🤖 AI Summary
This work addresses the limitations of existing knowledge distillation approaches, which predominantly focus on layer-wise distribution matching while neglecting fine-grained, module-level alignment, thereby hindering effective transfer of linguistic knowledge. To overcome this, we propose a multifaceted knowledge distillation framework that, for the first time, jointly models the internal structures of both self-attention and feed-forward networks during distillation. The method further incorporates low-rank decomposition to enhance computational efficiency. By aligning key components of the teacher and student models from multiple perspectives, our approach achieves substantial improvements over strong baselines under identical parameter budgets, demonstrating particularly outstanding performance in compressing autoregressive architectures.
📝 Abstract
Knowledge distillation is an effective technique for pre-trained language model compression.

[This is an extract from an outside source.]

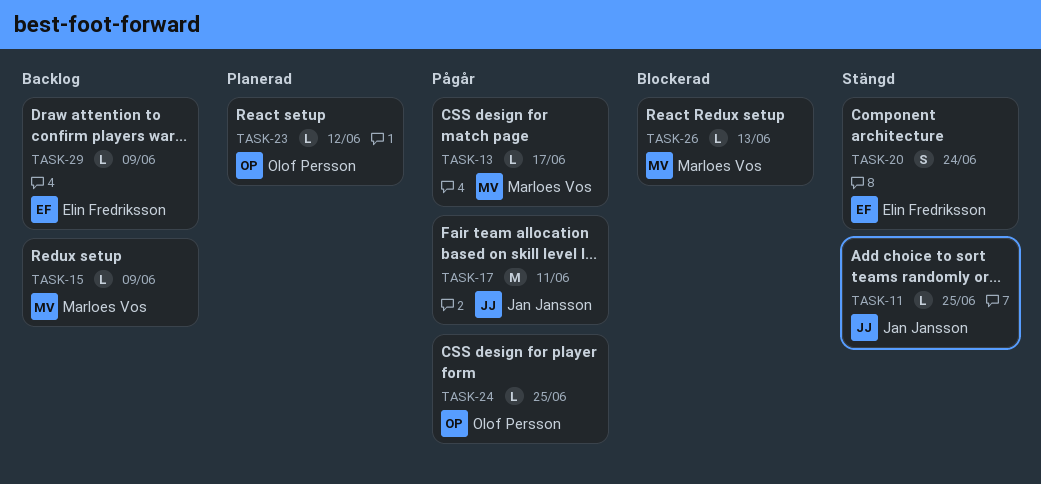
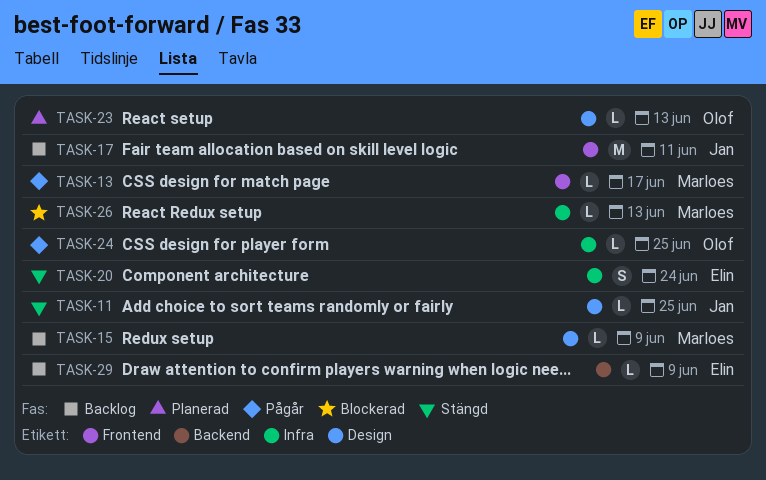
TASK-17, status: Pågår -> Backlog
TASK-23, due: Jun 12 -> Jun 13

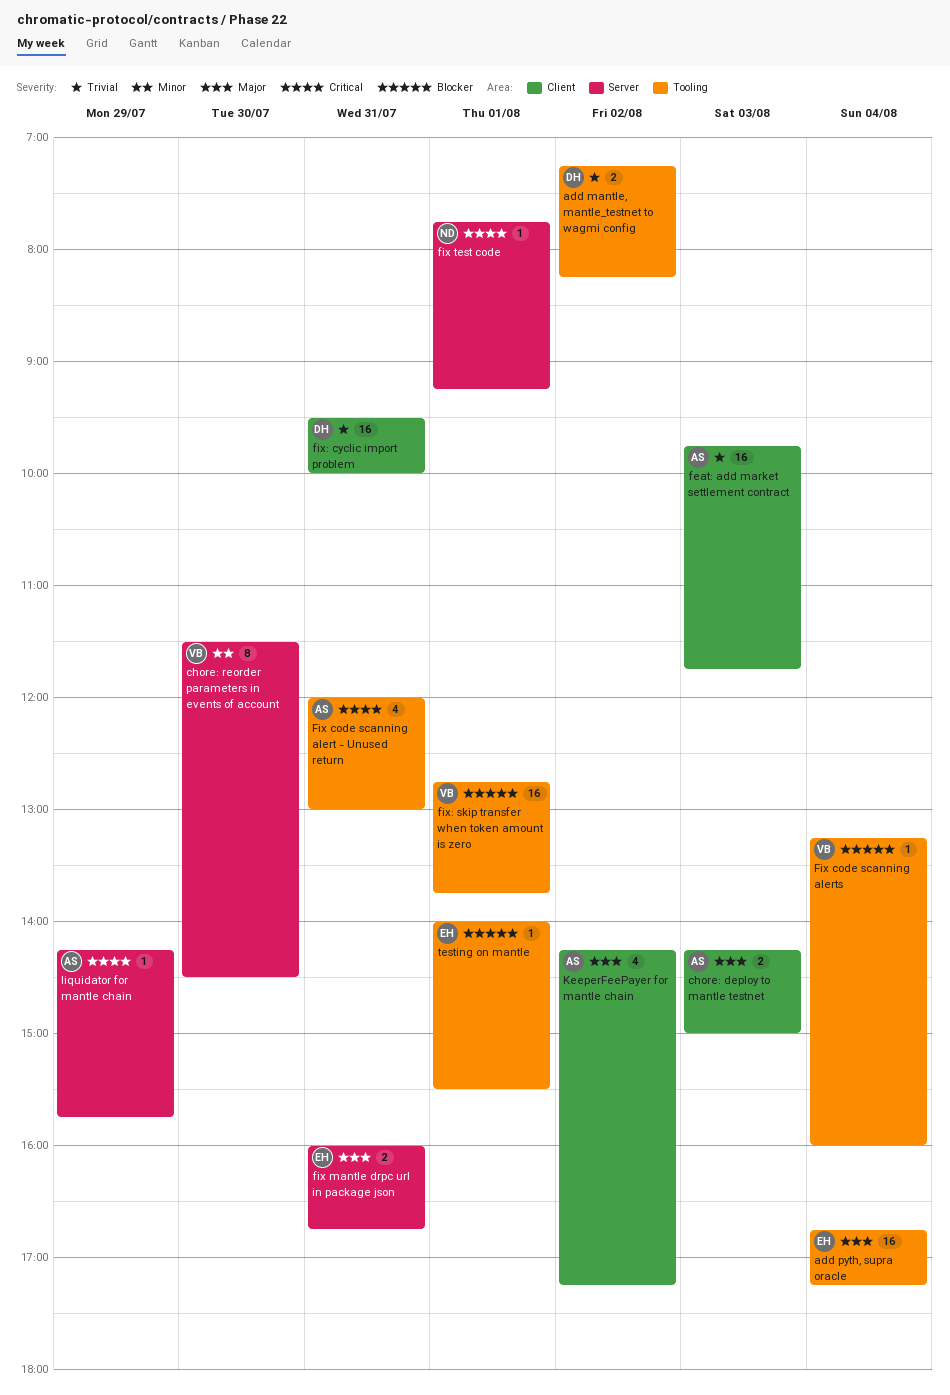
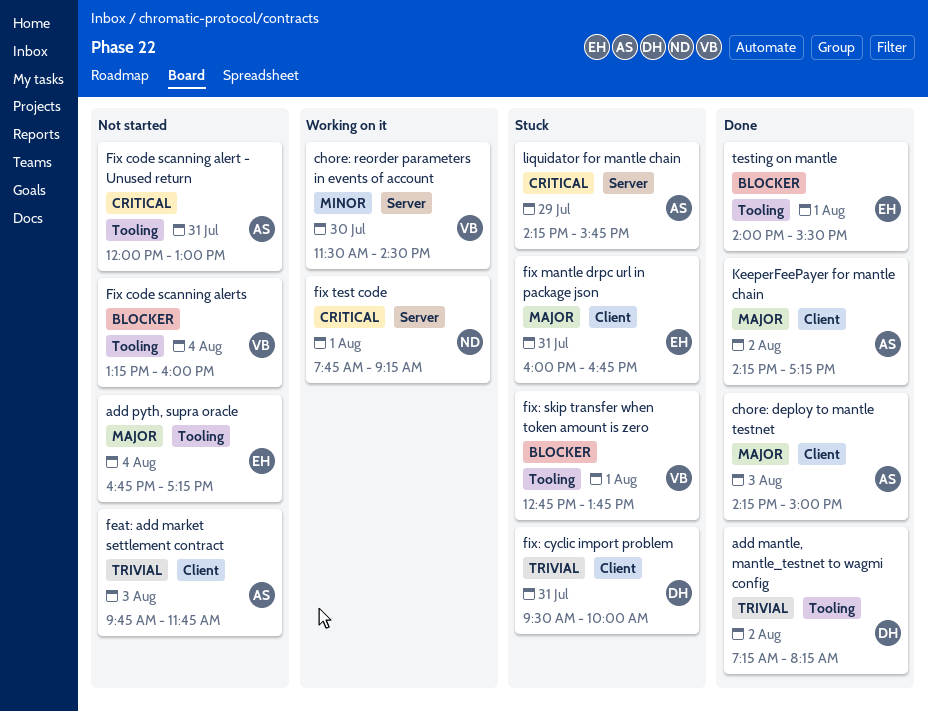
fix mantle drpc url in package json, label: Server -> Client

However, existing methods only focus on the knowledge distribution among layers, which may cause the loss of fine-grained information in the alignment process. To address this issue, we introduce the Multi-aspect Knowledge Distillation (MaKD) method, which mimics the self-attention and feed-forward modules in greater depth to capture rich language knowledge information at different aspects. Experimental results demonstrate that MaKD can achieve competitive performance compared with various strong baselines with the same storage parameter budget. In addition, our method also performs well in distilling auto-regressive architecture models.